Há por fim um problema que colocou em causa os fundamentos da nossa democracia. Sócrates ameaçou, como mais ninguém o fez em Portugal desde 1974, a independência do poder judicial. O PS defende agora com muito zelo a autonomia do poder judicial, que pena não o ter feito da mesma maneira entre 2006 e 2011. O governo de Sócrates controlava a Procuradoria Geral da República e o Supremo Tribunal de Justiça. Não me lembro de uma ameaça tão grande à democracia desde a queda do Estado Novo. O comportamento de António Costa em relação à justiça mostra aliás a diferença entre um líder com cultura democrática e um político, Sócrates, que ambicionava apenas usar o poder de um modo ilimitado. Depois da maioria absoluta de 2005, Sócrates quis controlar o dinheiro (bancos), a informação (comunicação social) e o poder judicial. E tudo fez para o conseguir.

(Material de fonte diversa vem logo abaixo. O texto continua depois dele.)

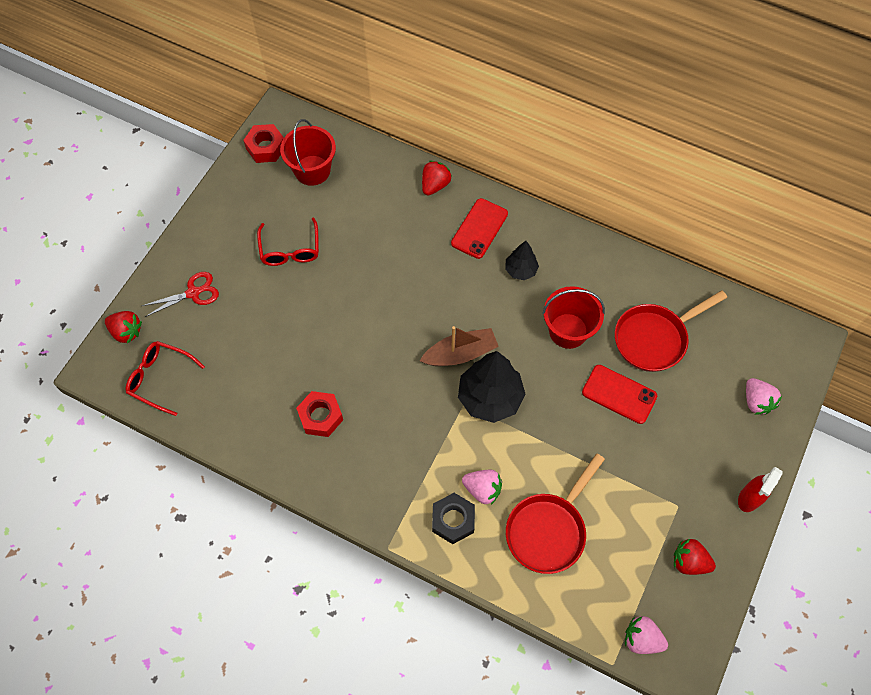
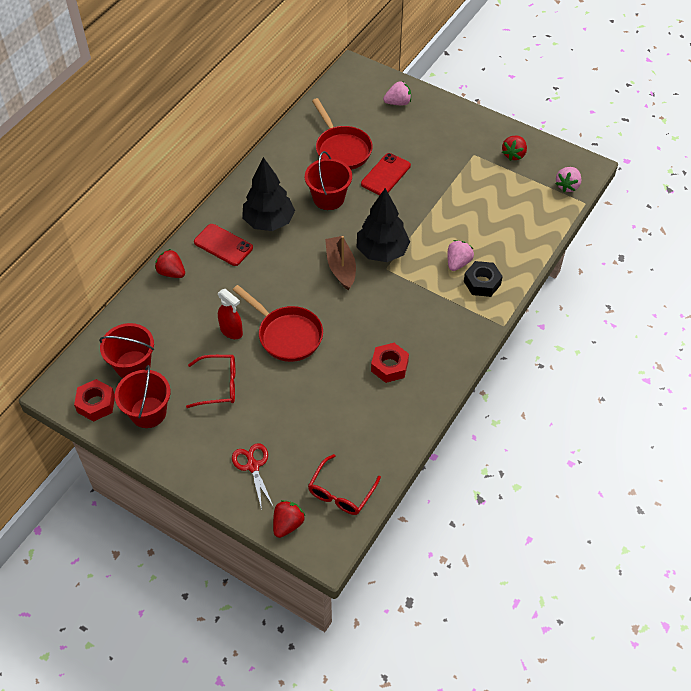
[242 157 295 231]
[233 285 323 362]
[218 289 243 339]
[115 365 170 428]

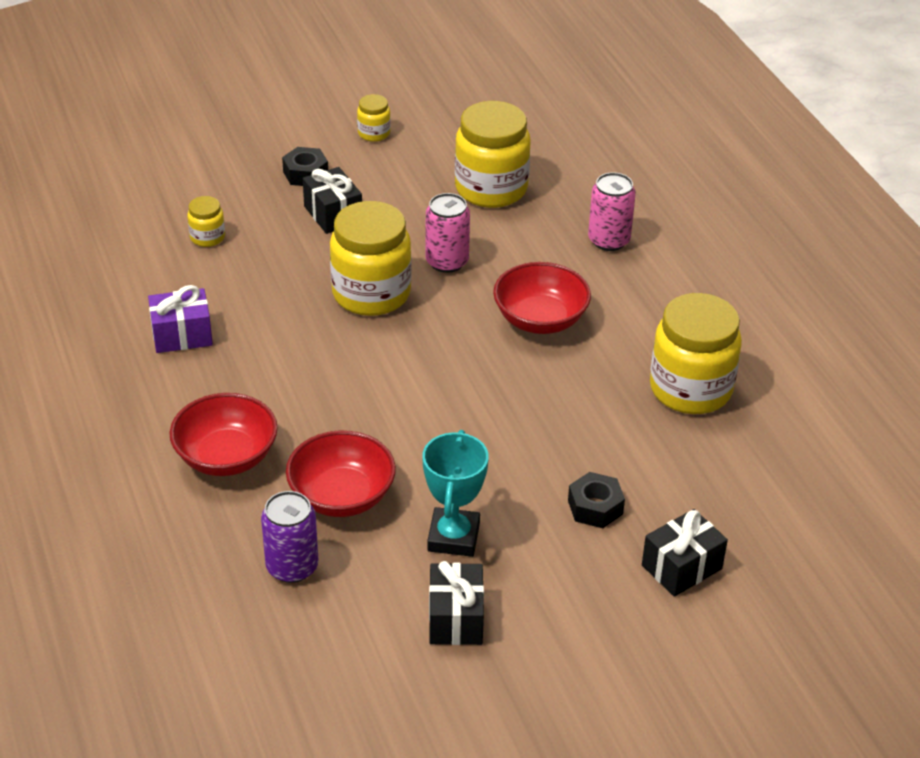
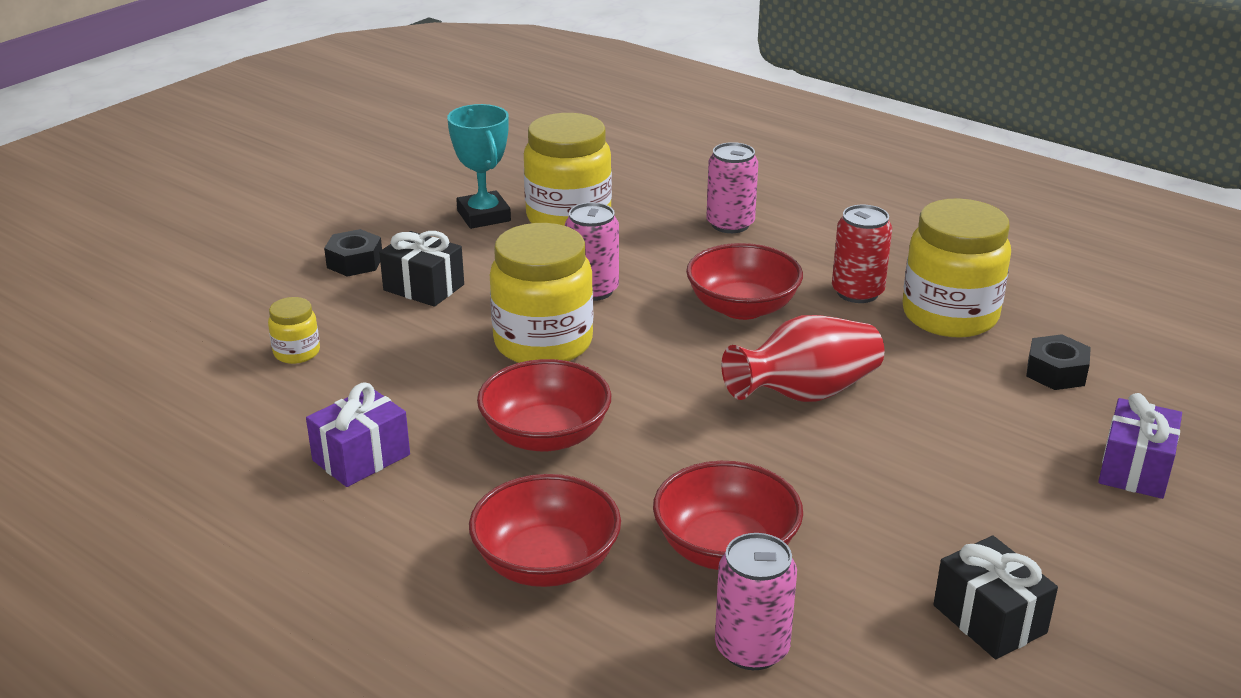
[357 94 391 142] (first image)
[447 104 511 229]
[1026 334 1091 390]
[715 533 797 670]
[1098 393 1182 499]
[832 205 892 303]
[721 315 885 402]
[477 359 611 452]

Em 2005, Santana foi afastado de São Bento para Sócrates e o PS chegarem ao poder. Uma boa parte do PSD contribuiu para o afastamento de Santana e muitos deles voltam agora a opor-se ao seu regresso à liderança do partido. O nosso país pagou um preço muito elevado. Um político não deve cair na tentação de ajustar contas com o passado mesmo que tenha alguma razão. Será melhor para Santana reconhecer os erros que cometeu e mostrar que aprendeu as lições em vez de regressar a 2005. Mas a história não deixa de ser irónica. Depois de se perceber melhor a terrível herança de Sócrates, talvez Santana mereça uma segunda oportunidade. A decisão compete aos militantes do PSD.

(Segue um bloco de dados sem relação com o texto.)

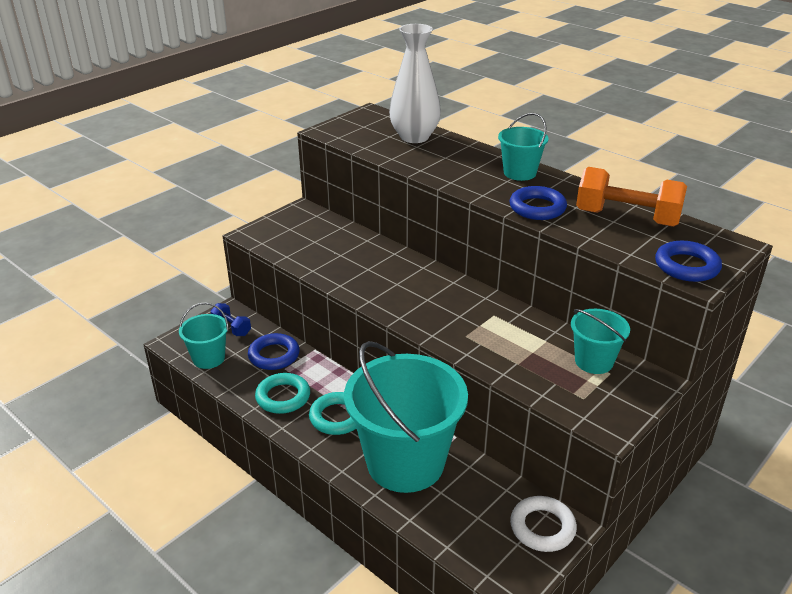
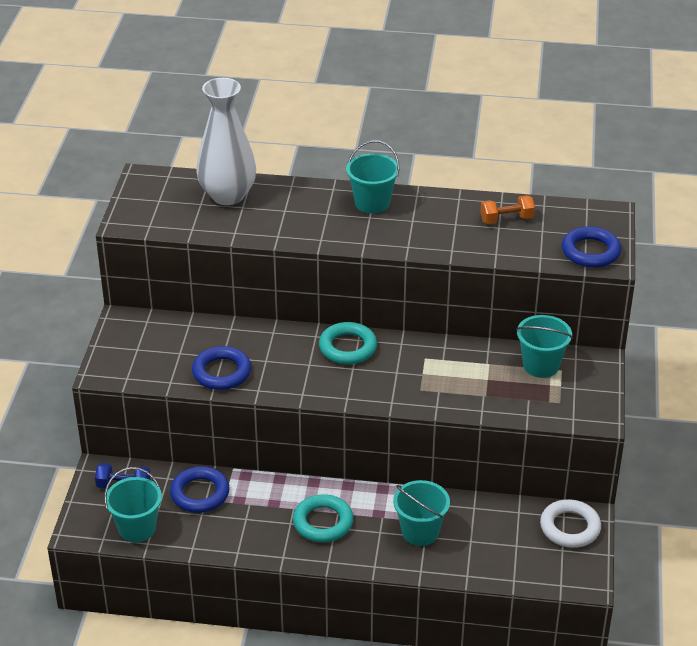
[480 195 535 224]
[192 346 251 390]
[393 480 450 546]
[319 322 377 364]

PS: A partir de 2005, quando muitos de nós que agora criticam a geringonça atacámos o governo de Sócrates, antecipando o desastre, acusaram-nos de “radicais”, “neo-liberais” e na altura também de “neo-cons”, lembram-se? Agora os nossos adversários voltam a chamar-nos de “neo-liberais” (sempre) e, a propósito da era Trump, de “altright”. Fica aqui um aviso. Devem ser um pouco mais elaborados e sofisticados para contrariarem quem já viu a história dar-lhe razão. E não foi há muito tempo. Foi em 2011.